Upgraded and looks like problem is not solved with that patch
Currently running system with
https://git.kernel.org/pub/scm/linux/kernel/git/davem/net.git/
kernel
Still about 0.5GB of memory is leaking somewhere
Also can confirm that the latest kernel where memory is not
leaking (with
use i40e driver intel 710 cards) is 4.11.12
With kernel 4.11.12 - after hour no change in memory usage.

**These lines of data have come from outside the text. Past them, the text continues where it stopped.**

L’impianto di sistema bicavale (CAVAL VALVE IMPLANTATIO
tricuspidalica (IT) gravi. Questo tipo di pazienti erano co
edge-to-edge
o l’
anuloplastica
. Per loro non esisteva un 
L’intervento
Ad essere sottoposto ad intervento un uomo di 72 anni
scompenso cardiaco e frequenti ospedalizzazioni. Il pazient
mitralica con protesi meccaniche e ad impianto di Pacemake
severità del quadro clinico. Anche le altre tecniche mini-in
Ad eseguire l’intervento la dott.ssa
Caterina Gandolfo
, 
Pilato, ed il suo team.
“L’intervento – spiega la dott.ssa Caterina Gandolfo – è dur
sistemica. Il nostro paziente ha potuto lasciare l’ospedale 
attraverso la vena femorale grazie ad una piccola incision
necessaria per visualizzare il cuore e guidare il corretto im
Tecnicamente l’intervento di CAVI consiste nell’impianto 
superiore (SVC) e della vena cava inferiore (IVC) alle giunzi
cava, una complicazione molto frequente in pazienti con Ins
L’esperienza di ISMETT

also checked that with ixgbe instead of i40e with same
net.git kernel there
is no memleak - after hour same memory usage - so for 100%
this is i40e
driver problem.
....
So far, all doubts point to the release of the memory application in the sending and receiving queue of this network card.
problem verification
Since we can't reproduce the problem in the development and test environment, the host without upgrading the network card driver is normal. Therefore, I found a host with this problem to downgrade the driver to the 2.2.4
version, and the others remained unchanged. After running for two weeks, everything was normal. The problem was rudely solved. In the future, it may be necessary to continue to follow up the update of the official website driver, and then upgrade after stabilization and verification.
Summary recommendations
- The entire production environment should have more complete logs and monitoring to facilitate timely discovery of problems and fault diagnosis.

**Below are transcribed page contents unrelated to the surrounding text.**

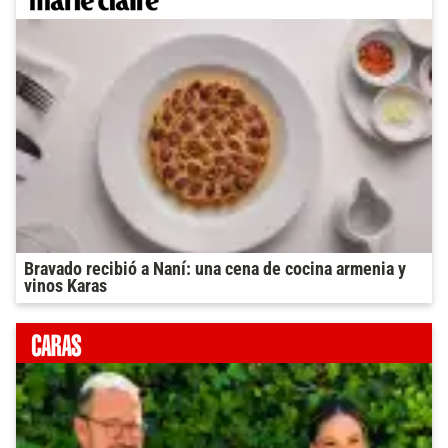
Bravado recibió a Naní: una cena de cocina armenia y
vinos Karas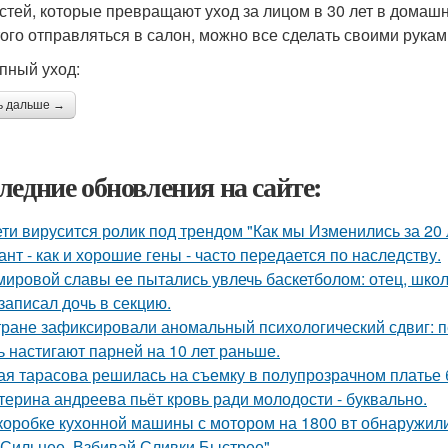
стей, которые превращают уход за лицом в 30 лет в домашн
того отправляться в салон, можно все сделать своими рукам
пный уход:
ь дальше →
ледние обновления на сайте:
ети вирусится ролик под трендом "Как мы Изменились за 20 
ант - как и хорошие гены - часто передается по наследству.
мировой славы ее пытались увлечь баскетболом: отец, школ
 записал дочь в секцию.
тране зафиксировали аномальный психологический сдвиг: п
ь настигают парней на 10 лет раньше.
ая тарасова решилась на съемку в полупрозрачном платье 
терина андреева пьёт кровь ради молодости - буквально.
коробке кухонной машины с мотором на 1800 вт обнаружили
 Сильнее, Взбивай Сливки Быстрее".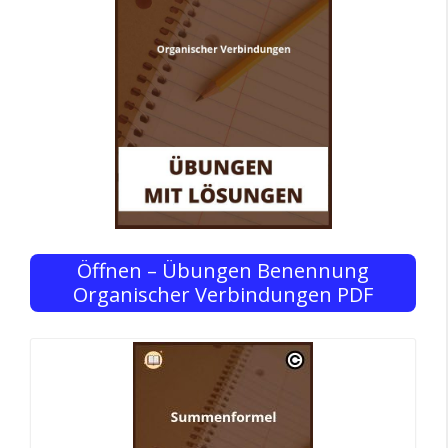
Öffnen – Übungen Benennung
Organischer Verbindungen PDF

- Changes to hardware, drivers, kernels, and systems should be strictly controlled and verified, and preferably discussed and evaluated with kernel-related developers.
- When solving problems, you should combine principle analysis, source code analysis, on-site analysis and test comparison, and do not go all the way to the dark.